La formation n'est pas la procrastination, rien ne sert d'accumuler des heures de formation comme on accumule des euros sur un compte épargne.

La formation dans la société de la connaissance est une dynamique face au flux d'informations et de connaissances, on se forme tout au long de la vie et pas uniquement durant l'enfance ou une fois pour obtenir une qualification manquante.

Les travailleurs ne pourront patienter des années pour qu'un CPF insécurisant et inadapté permette à 1 % des salariés de se former.

Si moins de 10 % des cadres français parlent couramment anglais, si 22 % des adultes ont un niveau extrêmement bas de littératie (compréhension d'un texte simple en français), si la fracture numérique obère nos chances de rebond dans la société de la connaissance, il faut que les pouvoirs publics admettent leur formidable erreur de casting de 2014.

Vouloir décloisonner les apprentissages professionnels et recourir à des formations certifiantes était une idée simpliste et inconsistante car le monde du travail ne dispose pas de centaines (ou milliers) d'heures pour (se) former.

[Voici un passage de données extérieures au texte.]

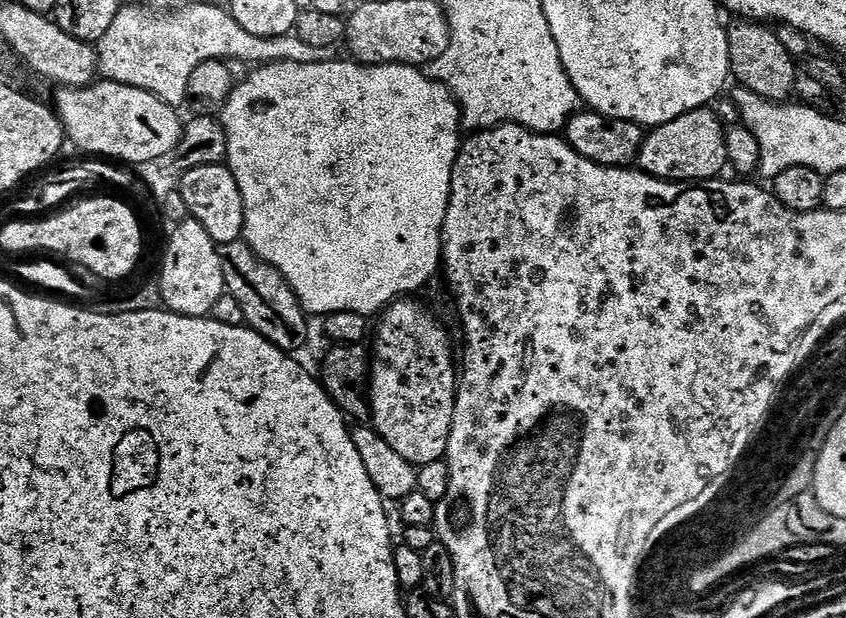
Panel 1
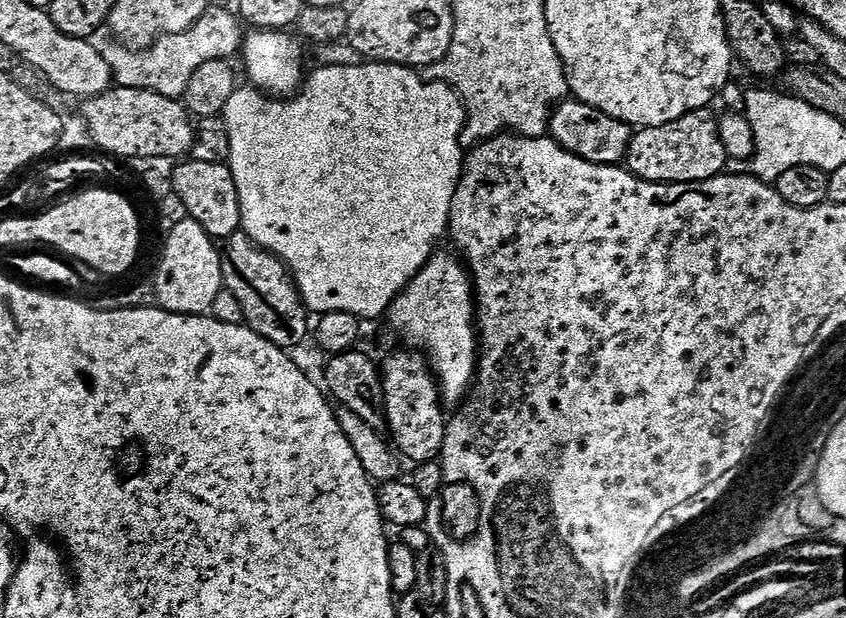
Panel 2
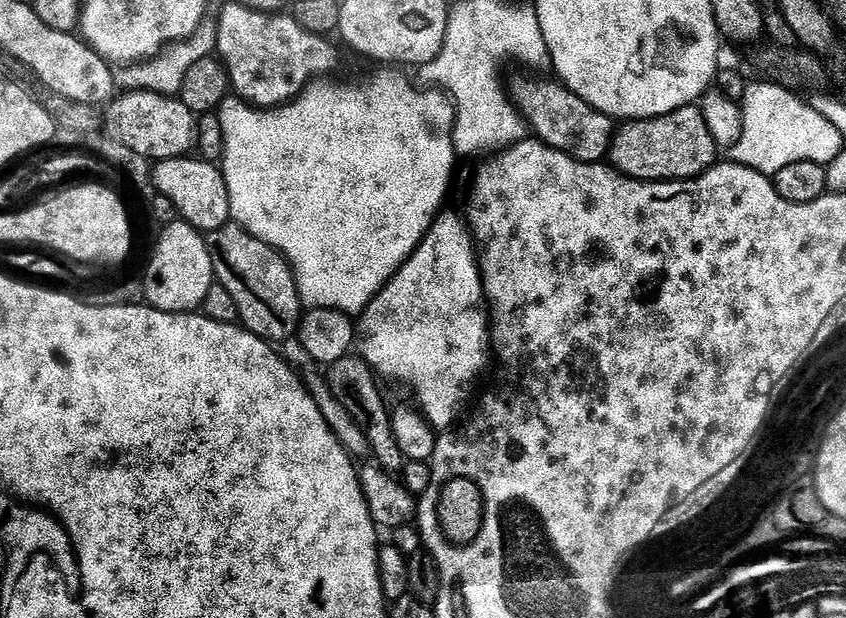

Le DIF pour tous et ses 20 ou 24 heures annuelles est un objectif encore acessible et valide pour les travailleurs : des formations courtes, facilement activables, sans formalisme particulier et qui sont adaptées aux besoins actuels de l'entreprise et du travail.

Le mieux est l'ennemi du bien, le CPF était un ambitieux mais très prétentieux compteur de formation, il ne pouvait se substituer au modeste et simple DIF pour contribuer à former et à éduquer tout au long de la vie.